### [TASK DETAILS]
Please repeat every one of the entries below line for line, keeping each character unchanged.

### [PROVIDED MATERIAL]
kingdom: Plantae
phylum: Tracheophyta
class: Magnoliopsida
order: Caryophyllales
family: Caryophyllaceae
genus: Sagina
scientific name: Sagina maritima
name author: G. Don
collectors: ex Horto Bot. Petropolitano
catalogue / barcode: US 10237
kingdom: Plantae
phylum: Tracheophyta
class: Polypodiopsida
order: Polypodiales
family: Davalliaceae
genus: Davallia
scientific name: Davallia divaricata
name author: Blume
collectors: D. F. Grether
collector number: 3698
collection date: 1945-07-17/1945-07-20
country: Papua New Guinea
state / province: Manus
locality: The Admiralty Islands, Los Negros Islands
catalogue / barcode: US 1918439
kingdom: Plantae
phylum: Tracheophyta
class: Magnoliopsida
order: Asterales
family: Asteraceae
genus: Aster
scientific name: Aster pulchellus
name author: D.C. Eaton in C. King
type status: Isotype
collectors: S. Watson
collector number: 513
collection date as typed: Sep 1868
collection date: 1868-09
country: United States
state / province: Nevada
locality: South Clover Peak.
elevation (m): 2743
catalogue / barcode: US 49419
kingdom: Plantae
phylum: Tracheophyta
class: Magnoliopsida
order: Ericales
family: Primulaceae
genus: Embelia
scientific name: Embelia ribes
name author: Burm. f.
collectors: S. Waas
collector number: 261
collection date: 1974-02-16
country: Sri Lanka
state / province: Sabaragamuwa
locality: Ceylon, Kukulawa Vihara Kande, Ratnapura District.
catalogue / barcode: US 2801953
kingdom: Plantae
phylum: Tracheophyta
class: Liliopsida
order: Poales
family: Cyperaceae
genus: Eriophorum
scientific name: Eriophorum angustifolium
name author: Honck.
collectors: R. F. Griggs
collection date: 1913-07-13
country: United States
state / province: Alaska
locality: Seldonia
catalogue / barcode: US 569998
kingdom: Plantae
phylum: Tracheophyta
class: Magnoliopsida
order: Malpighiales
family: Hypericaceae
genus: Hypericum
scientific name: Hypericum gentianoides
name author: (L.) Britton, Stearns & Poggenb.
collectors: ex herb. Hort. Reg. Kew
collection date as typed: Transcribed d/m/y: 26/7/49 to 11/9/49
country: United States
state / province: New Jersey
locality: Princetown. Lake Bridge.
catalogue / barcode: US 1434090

### [RIGHT ANSWER]
kingdom: Plantae
phylum: Tracheophyta
class: Magnoliopsida
order: Caryophyllales
family: Caryophyllaceae
genus: Sagina
scientific name: Sagina maritima
name author: G. Don
collectors: ex Horto Bot. Petropolitano
catalogue / barcode: US 10237
kingdom: Plantae
phylum: Tracheophyta
class: Polypodiopsida
order: Polypodiales
family: Davalliaceae
genus: Davallia
scientific name: Davallia divaricata
name author: Blume
collectors: D. F. Grether
collector number: 3698
collection date: 1945-07-17/1945-07-20
country: Papua New Guinea
state / province: Manus
locality: The Admiralty Islands, Los Negros Islands
catalogue / barcode: US 1918439
kingdom: Plantae
phylum: Tracheophyta
class: Magnoliopsida
order: Asterales
family: Asteraceae
genus: Aster
scientific name: Aster pulchellus
name author: D.C. Eaton in C. King
type status: Isotype
collectors: S. Watson
collector number: 513
collection date as typed: Sep 1868
collection date: 1868-09
country: United States
state / province: Nevada
locality: South Clover Peak.
elevation (m): 2743
catalogue / barcode: US 49419
kingdom: Plantae
phylum: Tracheophyta
class: Magnoliopsida
order: Ericales
family: Primulaceae
genus: Embelia
scientific name: Embelia ribes
name author: Burm. f.
collectors: S. Waas
collector number: 261
collection date: 1974-02-16
country: Sri Lanka
state / province: Sabaragamuwa
locality: Ceylon, Kukulawa Vihara Kande, Ratnapura District.
catalogue / barcode: US 2801953
kingdom: Plantae
phylum: Tracheophyta
class: Liliopsida
order: Poales
family: Cyperaceae
genus: Eriophorum
scientific name: Eriophorum angustifolium
name author: Honck.
collectors: R. F. Griggs
collection date: 1913-07-13
country: United States
state / province: Alaska
locality: Seldonia
catalogue / barcode: US 569998
kingdom: Plantae
phylum: Tracheophyta
class: Magnoliopsida
order: Malpighiales
family: Hypericaceae
genus: Hypericum
scientific name: Hypericum gentianoides
name author: (L.) Britton, Stearns & Poggenb.
collectors: ex herb. Hort. Reg. Kew
collection date as typed: Transcribed d/m/y: 26/7/49 to 11/9/49
country: United States
state / province: New Jersey
locality: Princetown. Lake Bridge.
catalogue / barcode: US 1434090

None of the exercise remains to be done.